**Data for this task:**
+++

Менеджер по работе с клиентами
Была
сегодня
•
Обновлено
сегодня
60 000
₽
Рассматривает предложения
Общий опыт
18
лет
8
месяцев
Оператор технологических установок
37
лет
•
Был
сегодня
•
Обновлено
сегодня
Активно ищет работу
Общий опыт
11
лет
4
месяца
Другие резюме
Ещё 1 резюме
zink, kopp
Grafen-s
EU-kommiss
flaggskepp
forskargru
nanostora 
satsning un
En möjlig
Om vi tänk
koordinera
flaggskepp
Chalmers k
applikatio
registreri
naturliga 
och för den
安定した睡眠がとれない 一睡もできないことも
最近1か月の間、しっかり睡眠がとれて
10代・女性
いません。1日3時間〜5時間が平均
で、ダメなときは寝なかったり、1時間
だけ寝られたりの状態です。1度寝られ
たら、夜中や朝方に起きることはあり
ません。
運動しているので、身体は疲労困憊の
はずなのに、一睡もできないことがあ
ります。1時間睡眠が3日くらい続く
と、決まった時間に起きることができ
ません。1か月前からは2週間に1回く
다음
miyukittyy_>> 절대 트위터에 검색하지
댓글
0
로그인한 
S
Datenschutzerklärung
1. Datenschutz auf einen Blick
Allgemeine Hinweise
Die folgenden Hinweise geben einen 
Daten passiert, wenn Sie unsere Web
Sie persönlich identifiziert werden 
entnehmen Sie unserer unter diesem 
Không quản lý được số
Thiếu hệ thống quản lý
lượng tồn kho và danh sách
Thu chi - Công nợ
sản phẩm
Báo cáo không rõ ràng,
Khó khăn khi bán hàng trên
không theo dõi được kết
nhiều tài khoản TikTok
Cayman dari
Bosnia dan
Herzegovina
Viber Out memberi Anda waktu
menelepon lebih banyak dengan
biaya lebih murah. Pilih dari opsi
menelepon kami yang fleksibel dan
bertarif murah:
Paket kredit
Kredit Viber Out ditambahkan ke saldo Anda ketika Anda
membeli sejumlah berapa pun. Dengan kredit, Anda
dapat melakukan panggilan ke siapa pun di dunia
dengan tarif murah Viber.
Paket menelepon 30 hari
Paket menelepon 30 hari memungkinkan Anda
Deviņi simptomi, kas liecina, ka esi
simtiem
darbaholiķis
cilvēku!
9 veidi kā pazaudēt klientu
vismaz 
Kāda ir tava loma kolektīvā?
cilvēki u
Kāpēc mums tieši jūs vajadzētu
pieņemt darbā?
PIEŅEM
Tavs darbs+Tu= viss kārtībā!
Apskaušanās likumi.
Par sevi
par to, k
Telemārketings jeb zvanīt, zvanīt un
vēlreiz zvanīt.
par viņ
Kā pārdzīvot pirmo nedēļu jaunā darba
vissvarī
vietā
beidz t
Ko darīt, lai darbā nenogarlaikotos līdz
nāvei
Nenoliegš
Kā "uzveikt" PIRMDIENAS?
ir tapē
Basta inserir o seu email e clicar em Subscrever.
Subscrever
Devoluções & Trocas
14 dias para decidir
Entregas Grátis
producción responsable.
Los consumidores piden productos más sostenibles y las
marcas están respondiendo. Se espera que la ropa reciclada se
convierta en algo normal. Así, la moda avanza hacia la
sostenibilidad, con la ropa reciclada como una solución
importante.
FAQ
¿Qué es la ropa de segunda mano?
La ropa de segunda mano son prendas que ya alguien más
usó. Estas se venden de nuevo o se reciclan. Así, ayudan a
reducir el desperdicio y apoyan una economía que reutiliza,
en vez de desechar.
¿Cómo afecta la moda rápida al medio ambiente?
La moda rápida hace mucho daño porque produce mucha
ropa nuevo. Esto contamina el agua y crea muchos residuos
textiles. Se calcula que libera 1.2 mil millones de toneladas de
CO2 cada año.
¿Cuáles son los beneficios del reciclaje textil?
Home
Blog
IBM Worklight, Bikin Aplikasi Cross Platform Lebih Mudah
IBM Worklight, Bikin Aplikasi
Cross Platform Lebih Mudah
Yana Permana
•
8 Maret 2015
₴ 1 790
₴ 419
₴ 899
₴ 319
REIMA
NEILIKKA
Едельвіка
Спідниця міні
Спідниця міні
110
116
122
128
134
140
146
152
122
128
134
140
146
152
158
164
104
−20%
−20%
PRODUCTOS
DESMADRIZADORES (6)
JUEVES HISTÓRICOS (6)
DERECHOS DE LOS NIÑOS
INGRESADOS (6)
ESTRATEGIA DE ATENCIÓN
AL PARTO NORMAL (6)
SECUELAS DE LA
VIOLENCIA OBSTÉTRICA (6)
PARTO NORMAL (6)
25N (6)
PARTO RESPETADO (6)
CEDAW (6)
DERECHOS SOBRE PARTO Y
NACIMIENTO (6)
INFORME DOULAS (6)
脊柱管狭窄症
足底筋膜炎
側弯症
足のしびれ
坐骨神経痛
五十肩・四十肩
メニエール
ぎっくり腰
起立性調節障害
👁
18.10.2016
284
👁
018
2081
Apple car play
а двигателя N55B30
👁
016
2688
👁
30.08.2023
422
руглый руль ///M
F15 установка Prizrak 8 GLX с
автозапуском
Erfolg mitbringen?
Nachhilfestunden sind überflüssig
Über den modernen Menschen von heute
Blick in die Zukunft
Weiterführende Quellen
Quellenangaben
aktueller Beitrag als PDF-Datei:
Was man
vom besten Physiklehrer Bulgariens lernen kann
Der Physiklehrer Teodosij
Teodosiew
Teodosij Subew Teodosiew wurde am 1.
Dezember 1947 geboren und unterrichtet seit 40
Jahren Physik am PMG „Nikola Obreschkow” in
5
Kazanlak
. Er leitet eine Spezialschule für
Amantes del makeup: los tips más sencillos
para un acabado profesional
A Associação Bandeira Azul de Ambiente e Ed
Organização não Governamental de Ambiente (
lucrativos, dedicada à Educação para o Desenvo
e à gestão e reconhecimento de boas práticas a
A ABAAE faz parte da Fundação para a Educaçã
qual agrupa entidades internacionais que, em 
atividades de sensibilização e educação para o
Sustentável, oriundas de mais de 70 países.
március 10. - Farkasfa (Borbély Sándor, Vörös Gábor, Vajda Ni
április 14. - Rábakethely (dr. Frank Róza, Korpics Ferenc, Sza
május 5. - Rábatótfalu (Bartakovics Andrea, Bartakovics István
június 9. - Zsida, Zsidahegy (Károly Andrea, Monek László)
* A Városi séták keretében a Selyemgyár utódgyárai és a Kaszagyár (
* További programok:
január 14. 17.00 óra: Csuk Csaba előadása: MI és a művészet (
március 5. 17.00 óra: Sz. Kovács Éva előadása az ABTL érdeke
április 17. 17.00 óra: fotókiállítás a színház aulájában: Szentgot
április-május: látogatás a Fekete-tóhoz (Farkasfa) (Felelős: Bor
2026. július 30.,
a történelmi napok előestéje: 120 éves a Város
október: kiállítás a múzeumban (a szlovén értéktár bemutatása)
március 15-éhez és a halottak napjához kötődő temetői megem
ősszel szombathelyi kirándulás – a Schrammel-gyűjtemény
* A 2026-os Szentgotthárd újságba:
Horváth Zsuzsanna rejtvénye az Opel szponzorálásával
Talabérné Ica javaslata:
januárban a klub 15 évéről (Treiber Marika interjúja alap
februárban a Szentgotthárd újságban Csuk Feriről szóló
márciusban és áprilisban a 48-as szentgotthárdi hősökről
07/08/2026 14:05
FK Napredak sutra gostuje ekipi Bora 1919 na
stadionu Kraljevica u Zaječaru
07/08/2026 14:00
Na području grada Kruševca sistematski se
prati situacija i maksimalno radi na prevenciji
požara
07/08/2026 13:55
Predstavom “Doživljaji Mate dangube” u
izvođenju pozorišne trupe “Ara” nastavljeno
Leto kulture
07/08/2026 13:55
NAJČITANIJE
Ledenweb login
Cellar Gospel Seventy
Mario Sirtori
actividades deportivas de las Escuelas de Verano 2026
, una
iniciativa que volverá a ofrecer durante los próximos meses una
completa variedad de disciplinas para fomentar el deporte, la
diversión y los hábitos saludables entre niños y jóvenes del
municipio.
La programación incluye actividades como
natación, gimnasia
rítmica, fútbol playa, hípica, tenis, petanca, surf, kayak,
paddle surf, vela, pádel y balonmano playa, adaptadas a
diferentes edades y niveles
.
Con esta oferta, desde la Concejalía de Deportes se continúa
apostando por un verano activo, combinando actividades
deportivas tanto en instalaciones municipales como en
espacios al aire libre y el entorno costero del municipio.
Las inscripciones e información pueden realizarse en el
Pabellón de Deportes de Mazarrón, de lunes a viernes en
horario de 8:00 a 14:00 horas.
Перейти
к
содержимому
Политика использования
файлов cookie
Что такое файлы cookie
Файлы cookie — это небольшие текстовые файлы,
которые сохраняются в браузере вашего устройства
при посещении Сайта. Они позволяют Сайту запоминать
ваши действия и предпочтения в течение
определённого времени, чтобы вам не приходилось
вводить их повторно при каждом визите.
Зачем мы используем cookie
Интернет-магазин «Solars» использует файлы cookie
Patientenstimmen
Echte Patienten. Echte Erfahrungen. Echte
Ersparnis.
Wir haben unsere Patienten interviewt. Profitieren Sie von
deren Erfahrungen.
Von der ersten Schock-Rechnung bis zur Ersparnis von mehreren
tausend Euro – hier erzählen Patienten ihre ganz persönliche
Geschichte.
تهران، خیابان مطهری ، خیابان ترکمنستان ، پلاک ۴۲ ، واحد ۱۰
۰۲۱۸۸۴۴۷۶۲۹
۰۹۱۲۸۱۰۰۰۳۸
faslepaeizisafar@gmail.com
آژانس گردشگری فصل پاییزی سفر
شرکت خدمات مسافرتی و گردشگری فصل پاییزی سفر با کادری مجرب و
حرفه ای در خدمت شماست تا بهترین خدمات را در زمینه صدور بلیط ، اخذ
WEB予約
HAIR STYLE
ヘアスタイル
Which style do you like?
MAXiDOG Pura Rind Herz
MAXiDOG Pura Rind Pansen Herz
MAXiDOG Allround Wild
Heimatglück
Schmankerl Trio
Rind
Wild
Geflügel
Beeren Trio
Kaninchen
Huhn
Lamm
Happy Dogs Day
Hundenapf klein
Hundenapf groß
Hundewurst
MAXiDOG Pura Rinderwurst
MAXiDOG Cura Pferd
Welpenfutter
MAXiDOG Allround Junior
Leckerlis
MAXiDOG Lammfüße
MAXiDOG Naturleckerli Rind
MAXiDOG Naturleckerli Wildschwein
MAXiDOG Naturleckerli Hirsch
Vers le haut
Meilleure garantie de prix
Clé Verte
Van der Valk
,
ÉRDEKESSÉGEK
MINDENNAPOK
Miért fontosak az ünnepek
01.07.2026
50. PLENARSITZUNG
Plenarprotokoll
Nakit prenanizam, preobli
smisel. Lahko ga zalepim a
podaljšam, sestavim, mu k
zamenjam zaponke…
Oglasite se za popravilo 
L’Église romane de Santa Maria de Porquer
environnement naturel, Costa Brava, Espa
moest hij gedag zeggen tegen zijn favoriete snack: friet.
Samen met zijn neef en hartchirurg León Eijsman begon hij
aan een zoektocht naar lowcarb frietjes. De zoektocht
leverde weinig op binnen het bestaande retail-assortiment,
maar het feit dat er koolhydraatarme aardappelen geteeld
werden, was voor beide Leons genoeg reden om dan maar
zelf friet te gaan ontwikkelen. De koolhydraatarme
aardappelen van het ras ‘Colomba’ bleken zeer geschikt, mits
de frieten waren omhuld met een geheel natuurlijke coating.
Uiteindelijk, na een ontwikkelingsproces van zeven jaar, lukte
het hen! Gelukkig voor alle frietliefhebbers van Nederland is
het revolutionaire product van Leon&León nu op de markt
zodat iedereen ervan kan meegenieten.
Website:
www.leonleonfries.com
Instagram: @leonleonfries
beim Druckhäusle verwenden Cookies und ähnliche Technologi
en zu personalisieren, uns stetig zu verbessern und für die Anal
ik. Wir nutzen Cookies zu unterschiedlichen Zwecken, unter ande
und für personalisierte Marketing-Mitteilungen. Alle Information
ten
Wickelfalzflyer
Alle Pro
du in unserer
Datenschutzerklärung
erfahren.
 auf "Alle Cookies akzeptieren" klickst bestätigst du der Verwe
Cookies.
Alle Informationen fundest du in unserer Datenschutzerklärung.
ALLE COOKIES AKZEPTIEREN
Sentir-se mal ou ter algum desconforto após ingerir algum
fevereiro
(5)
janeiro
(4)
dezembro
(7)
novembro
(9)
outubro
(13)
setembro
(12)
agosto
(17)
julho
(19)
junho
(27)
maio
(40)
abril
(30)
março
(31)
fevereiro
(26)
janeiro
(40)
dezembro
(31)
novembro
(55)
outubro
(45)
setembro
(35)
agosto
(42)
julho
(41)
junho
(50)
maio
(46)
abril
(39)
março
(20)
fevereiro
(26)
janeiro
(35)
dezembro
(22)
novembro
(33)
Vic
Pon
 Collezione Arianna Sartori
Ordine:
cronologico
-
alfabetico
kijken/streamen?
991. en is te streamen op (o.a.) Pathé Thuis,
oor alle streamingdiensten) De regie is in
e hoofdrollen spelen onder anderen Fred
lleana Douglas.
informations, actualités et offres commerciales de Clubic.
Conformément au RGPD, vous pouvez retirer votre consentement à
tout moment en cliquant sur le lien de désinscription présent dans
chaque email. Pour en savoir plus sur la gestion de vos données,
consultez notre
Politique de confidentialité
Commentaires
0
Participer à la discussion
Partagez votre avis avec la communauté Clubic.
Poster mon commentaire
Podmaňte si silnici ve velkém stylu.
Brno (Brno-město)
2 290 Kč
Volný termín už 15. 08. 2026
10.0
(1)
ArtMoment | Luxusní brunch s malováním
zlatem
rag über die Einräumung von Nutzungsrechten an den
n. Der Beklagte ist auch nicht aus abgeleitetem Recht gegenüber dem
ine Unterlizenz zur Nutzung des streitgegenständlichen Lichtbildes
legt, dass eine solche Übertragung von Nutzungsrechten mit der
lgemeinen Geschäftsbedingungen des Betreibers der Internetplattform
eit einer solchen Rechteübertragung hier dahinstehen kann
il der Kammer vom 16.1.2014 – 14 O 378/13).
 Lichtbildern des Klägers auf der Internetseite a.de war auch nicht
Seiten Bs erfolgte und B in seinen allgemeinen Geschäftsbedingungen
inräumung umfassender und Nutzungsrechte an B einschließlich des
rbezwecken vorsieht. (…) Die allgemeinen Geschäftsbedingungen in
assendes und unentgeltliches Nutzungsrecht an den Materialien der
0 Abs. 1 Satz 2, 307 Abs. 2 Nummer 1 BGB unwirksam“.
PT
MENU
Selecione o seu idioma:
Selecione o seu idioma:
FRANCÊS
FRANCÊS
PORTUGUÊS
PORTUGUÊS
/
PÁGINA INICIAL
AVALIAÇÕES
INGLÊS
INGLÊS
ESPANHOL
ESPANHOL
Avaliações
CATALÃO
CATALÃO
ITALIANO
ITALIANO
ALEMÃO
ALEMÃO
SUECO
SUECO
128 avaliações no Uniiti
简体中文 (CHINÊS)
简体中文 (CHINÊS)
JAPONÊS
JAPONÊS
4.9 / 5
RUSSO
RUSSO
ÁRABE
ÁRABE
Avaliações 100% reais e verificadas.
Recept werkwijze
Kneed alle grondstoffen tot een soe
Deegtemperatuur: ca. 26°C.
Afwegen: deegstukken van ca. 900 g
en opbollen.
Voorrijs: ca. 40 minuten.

+++

**Problem to solve:** Write out the material word for word, from its very first line through the line containing "Paket menelepon 30 hari memungkinkan Anda", with both of those lines included.

**Answer to this task:**
Менеджер по работе с клиентами
Была
сегодня
•
Обновлено
сегодня
60 000
₽
Рассматривает предложения
Общий опыт
18
лет
8
месяцев
Оператор технологических установок
37
лет
•
Был
сегодня
•
Обновлено
сегодня
Активно ищет работу
Общий опыт
11
лет
4
месяца
Другие резюме
Ещё 1 резюме
zink, kopp
Grafen-s
EU-kommiss
flaggskepp
forskargru
nanostora 
satsning un
En möjlig
Om vi tänk
koordinera
flaggskepp
Chalmers k
applikatio
registreri
naturliga 
och för den
安定した睡眠がとれない 一睡もできないことも
最近1か月の間、しっかり睡眠がとれて
10代・女性
いません。1日3時間〜5時間が平均
で、ダメなときは寝なかったり、1時間
だけ寝られたりの状態です。1度寝られ
たら、夜中や朝方に起きることはあり
ません。
運動しているので、身体は疲労困憊の
はずなのに、一睡もできないことがあ
ります。1時間睡眠が3日くらい続く
と、決まった時間に起きることができ
ません。1か月前からは2週間に1回く
다음
miyukittyy_>> 절대 트위터에 검색하지
댓글
0
로그인한 
S
Datenschutzerklärung
1. Datenschutz auf einen Blick
Allgemeine Hinweise
Die folgenden Hinweise geben einen 
Daten passiert, wenn Sie unsere Web
Sie persönlich identifiziert werden 
entnehmen Sie unserer unter diesem 
Không quản lý được số
Thiếu hệ thống quản lý
lượng tồn kho và danh sách
Thu chi - Công nợ
sản phẩm
Báo cáo không rõ ràng,
Khó khăn khi bán hàng trên
không theo dõi được kết
nhiều tài khoản TikTok
Cayman dari
Bosnia dan
Herzegovina
Viber Out memberi Anda waktu
menelepon lebih banyak dengan
biaya lebih murah. Pilih dari opsi
menelepon kami yang fleksibel dan
bertarif murah:
Paket kredit
Kredit Viber Out ditambahkan ke saldo Anda ketika Anda
membeli sejumlah berapa pun. Dengan kredit, Anda
dapat melakukan panggilan ke siapa pun di dunia
dengan tarif murah Viber.
Paket menelepon 30 hari
Paket menelepon 30 hari memungkinkan Anda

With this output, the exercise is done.